Medvedev Appointed Editor-in-Chief of New Russian Textbooks

Russia’s former president Dmitry Medvedev has been appointed editor‑in‑chief of new state social studies textbooks, the Ministry of Education said.

Russian Deputy Security Council Chairman Dmitry Medvedev has been appointed editor-in-chief of a new series of state social studies textbooks for grades 9 through 11, Russia’s Ministry of Education said on Thursday.

Deputy Education Minister Olga Koludarova said the ministry approached Medvedev last year with a proposal to lead the editorial work on textbooks, and that he agreed to do so without financial compensation.

His involvement would include page-by-page comments, editorial revisions, and recommendations that were incorporated into the final textbooks, updated federal education standards and teaching programs, according to Russian state media RIA Novosti.
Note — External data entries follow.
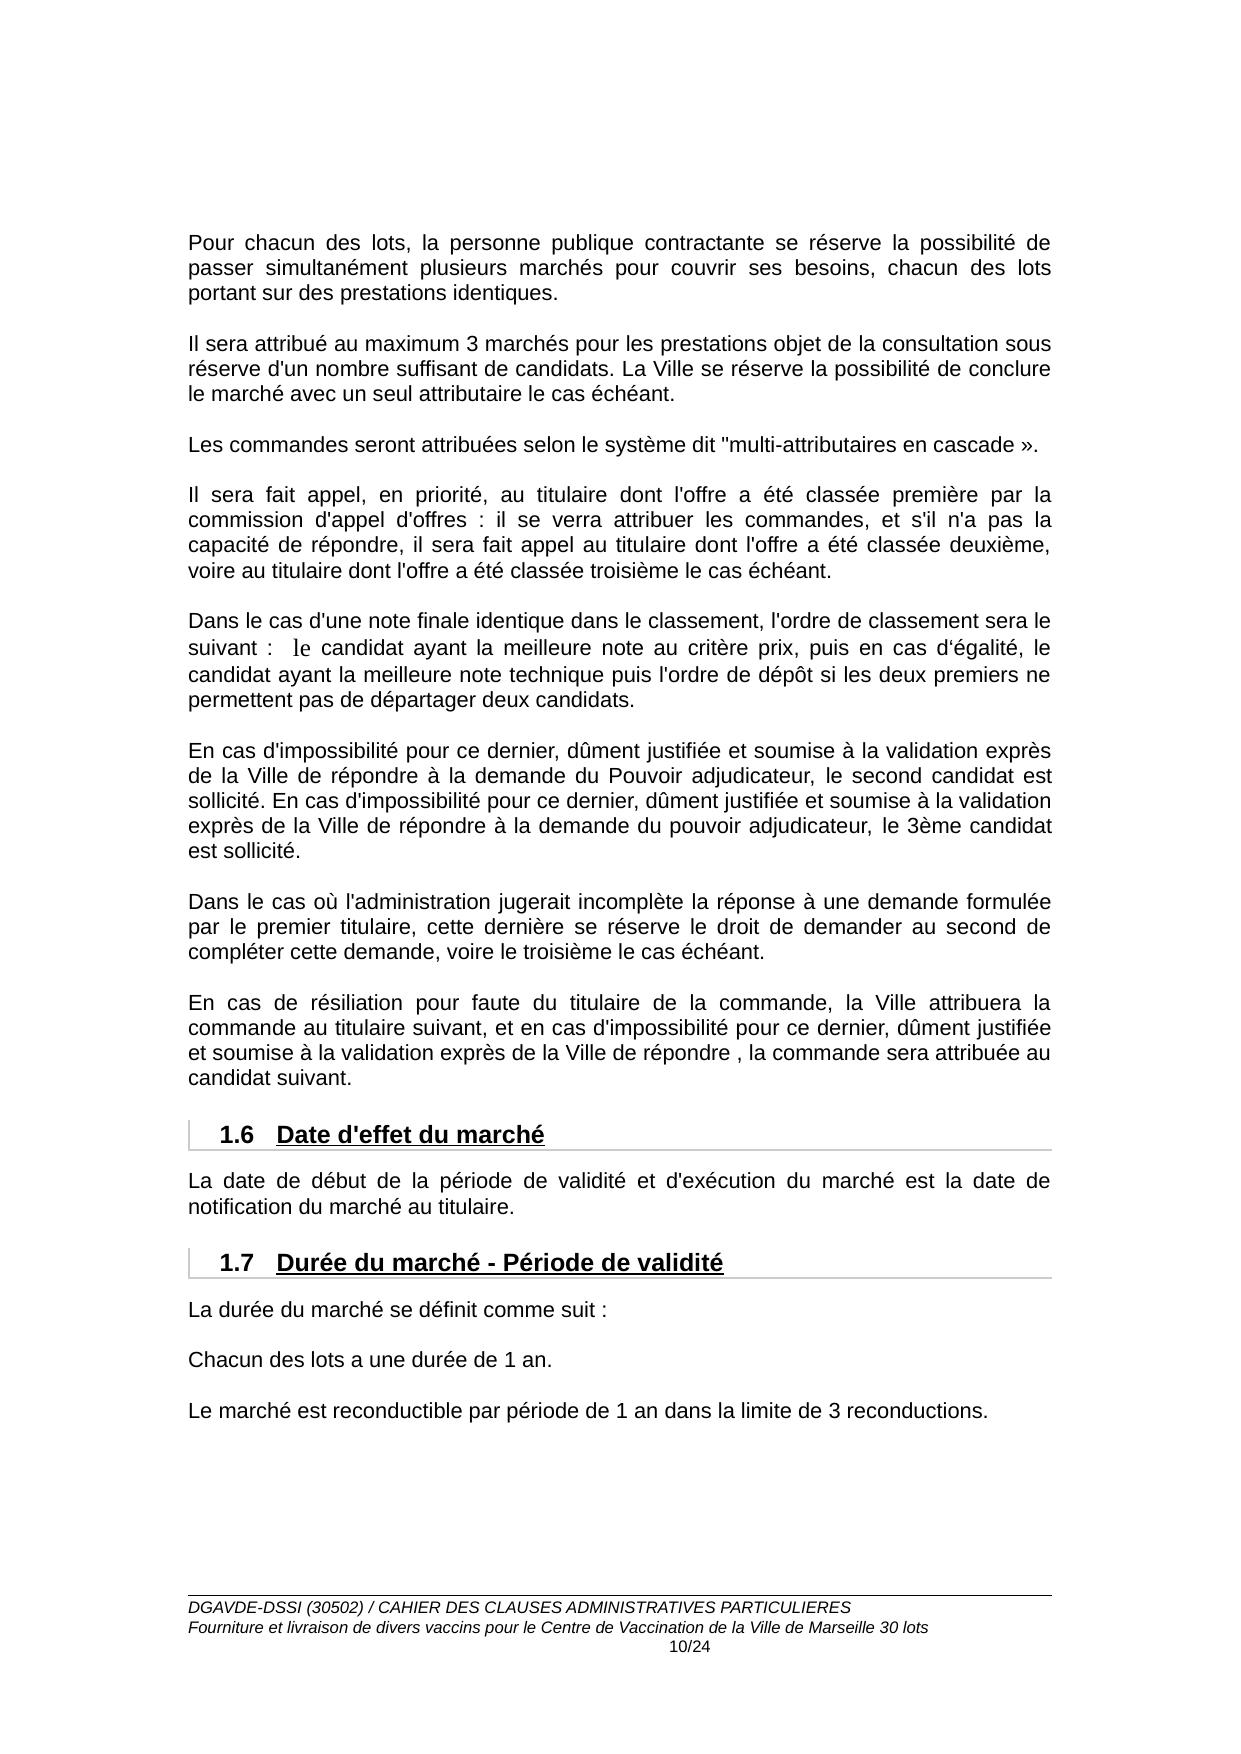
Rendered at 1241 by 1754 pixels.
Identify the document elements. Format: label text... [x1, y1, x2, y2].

text La date de début de la période de validité et d'exécution du marché est la date de notification du marché au titulaire. [188, 1168, 1052, 1219]
text La durée du marché se définit comme suit : [188, 1297, 1052, 1322]
subtitle Date d'effet du marché [190, 1120, 1052, 1149]
text Chacun des lots a une durée de 1 an. [188, 1347, 1052, 1372]
text Le marché est reconductible par période de 1 an dans la limite de 3 reconductions. [188, 1398, 1052, 1423]
text Pour chacun des lots, la personne publique contractante se réserve la possibilité de passer simultanément plusieurs marchés pour couvrir ses besoins, chacun des lots portant sur des prestations identiques. [188, 230, 1052, 305]
text Les commandes seront attribuées selon le système dit "multi-attributaires en cascade ». [188, 431, 1052, 457]
text En cas de résiliation pour faute du titulaire de la commande, la Ville attribuera la commande au titulaire suivant, et en cas d'impossibilité pour ce dernier, dûment justifiée et soumise à la validation exprès de la Ville de répondre , la commande sera attribuée au candidat suivant. [188, 989, 1052, 1090]
text Dans le cas où l'administration jugerait incomplète la réponse à une demande formulée par le premier titulaire, cette dernière se réserve le droit de demander au second de compléter cette demande, voire le troisième le cas échéant. [188, 889, 1052, 964]
subtitle Durée du marché - Période de validité [190, 1248, 1052, 1277]
text Il sera fait appel, en priorité, au titulaire dont l'offre a été classée première par la commission d'appel d'offres : il se verra attribuer les commandes, et s'il n'a pas la capacité de répondre, il sera fait appel au titulaire dont l'offre a été classée deuxième, voire au titulaire dont l'offre a été classée troisième le cas échéant. [188, 482, 1052, 583]
text Il sera attribué au maximum 3 marchés pour les prestations objet de la consultation sous réserve d'un nombre suffisant de candidats. La Ville se réserve la possibilité de conclure le marché avec un seul attributaire le cas échéant. [188, 331, 1052, 406]
text Dans le cas d'une note finale identique dans le classement, l'ordre de classement sera le suivant : le candidat ayant la meilleure note au critère prix, puis en cas d‘égalité, le candidat ayant la meilleure note technique puis l'ordre de dépôt si les deux premiers ne permettent pas de départager deux candidats. [188, 608, 1052, 712]
text En cas d'impossibilité pour ce dernier, dûment justifiée et soumise à la validation exprès de la Ville de répondre à la demande du Pouvoir adjudicateur, le second candidat est sollicité. En cas d'impossibilité pour ce dernier, dûment justifiée et soumise à la validation exprès de la Ville de répondre à la demande du pouvoir adjudicateur, le 3ème candidat est sollicité. [188, 737, 1052, 863]
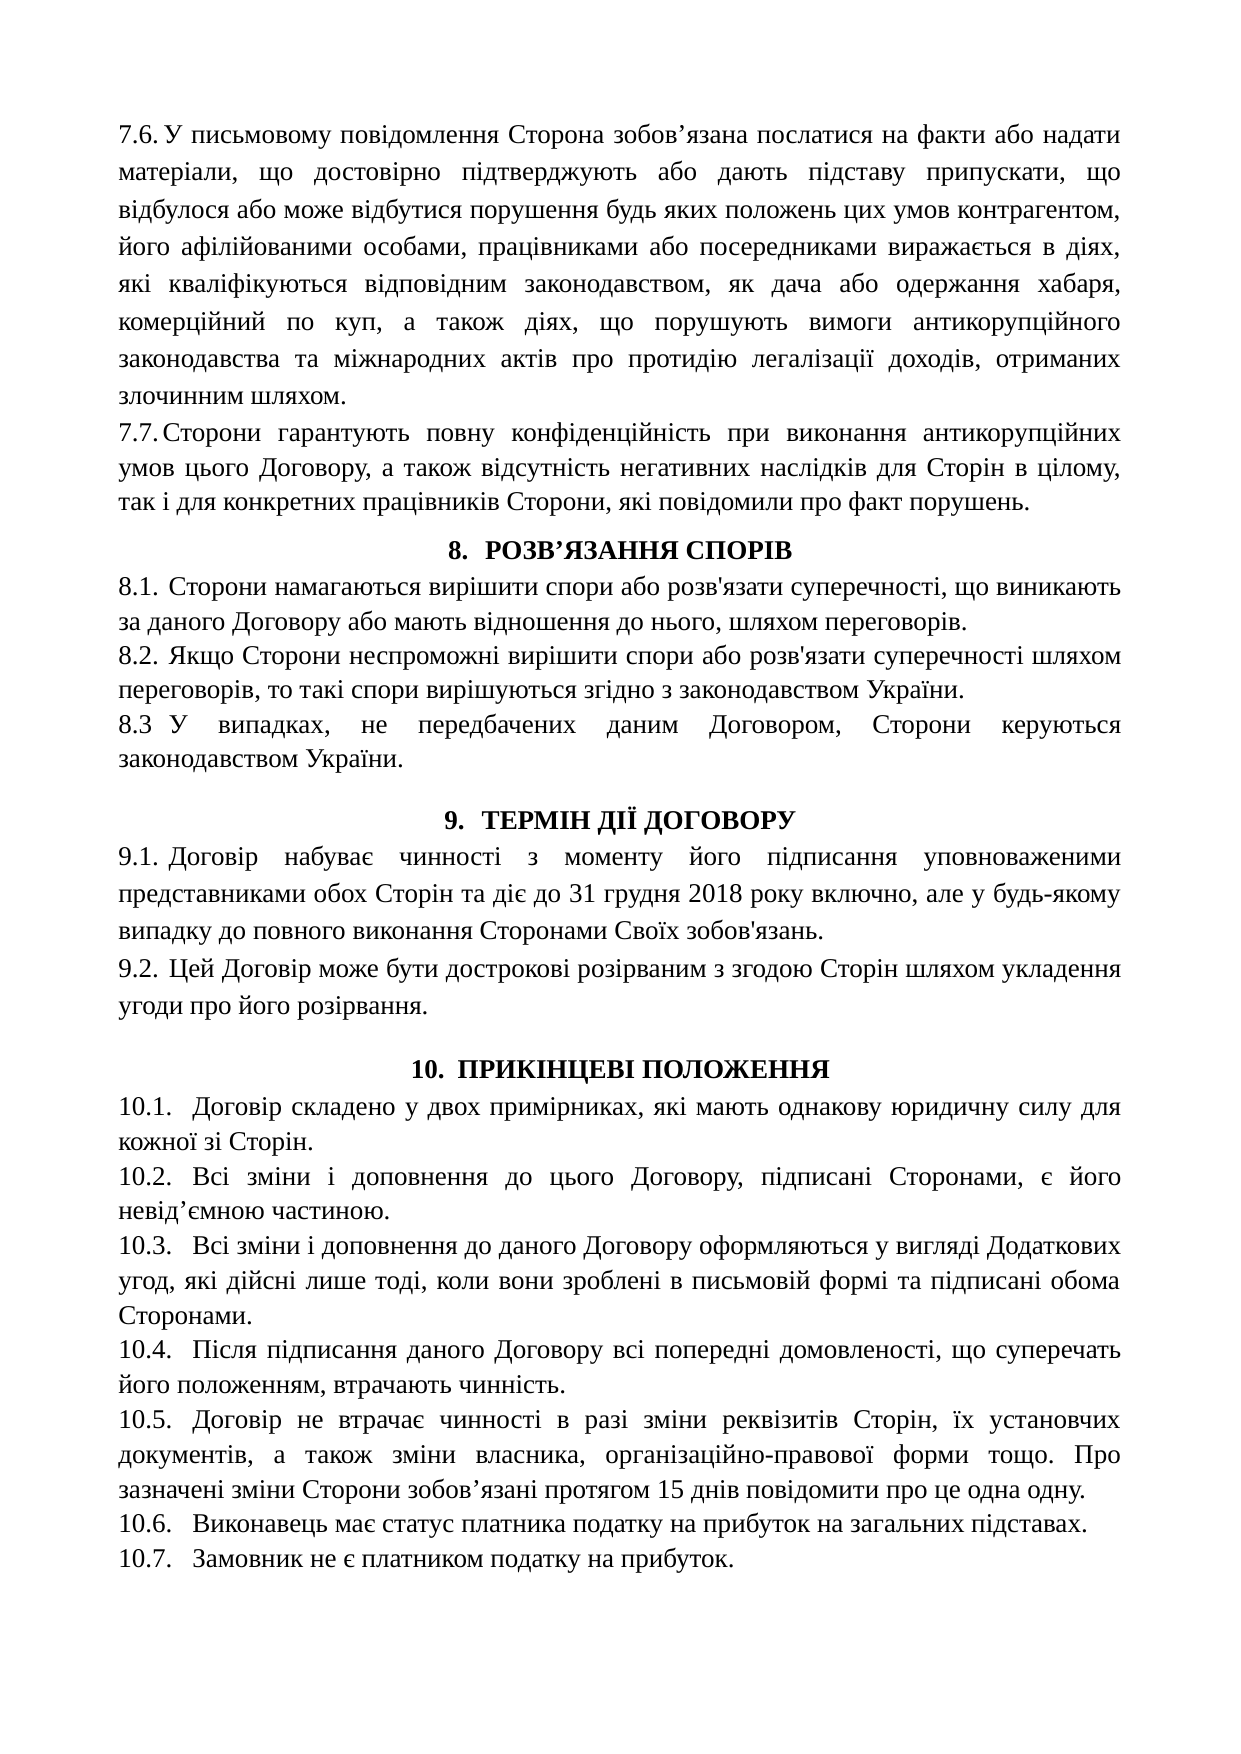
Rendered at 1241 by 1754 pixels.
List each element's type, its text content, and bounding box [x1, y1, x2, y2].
Koludarova said the author team includes economists, sociologists, historians, legal experts and university lecturers, including candidates and doctors of science.

Medvedev served as Russia’s president from 2008 to 2012 and later as prime minister before becoming deputy chairman of the Security Council. While he was once viewed as a relatively moderate figure during his presidency, his public approval fell to historic lows by late 2021, according to data from the Russian Public Opinion Research Center (VCIOM), as previously reported by Kyiv Post.

In recent years, Medvedev has become one of the Kremlin’s most hawkish ideological figures. On Jan. 11, he said that Ukrainian attacks on Russian missile sites using Western weapons would warrant a nuclear response from Moscow.

He has repeatedly described Ukraine as a “Nazi regime,” a rhetoric that features prominently in Russian state narratives to justify the full-scale invasion and shape domestic political discourse.

Medvedev has also issued frequent warnings of escalation and used hostile rhetoric toward Western countries, underscoring concerns about his role as a prominent advocate of Kremlin messaging.

In September, Medvedev took to social media to dismiss Europe’s Coalition of the Willing, which met in Paris to discuss security guarantees for Ukraine.

“In plain English – it’s ‘bulls**t,’” he emphasized the word in English in a video shared on X.

“Or simply ‘sh*t,’” he continued in English, saying the gathering would lead “nowhere.”

The head of the Russian education ministry’s public council, Dmitry Lutovinov, said updating the social studies curriculum was long overdue.

Officials said the revised course will be more practice-oriented and closely linked to the study of history.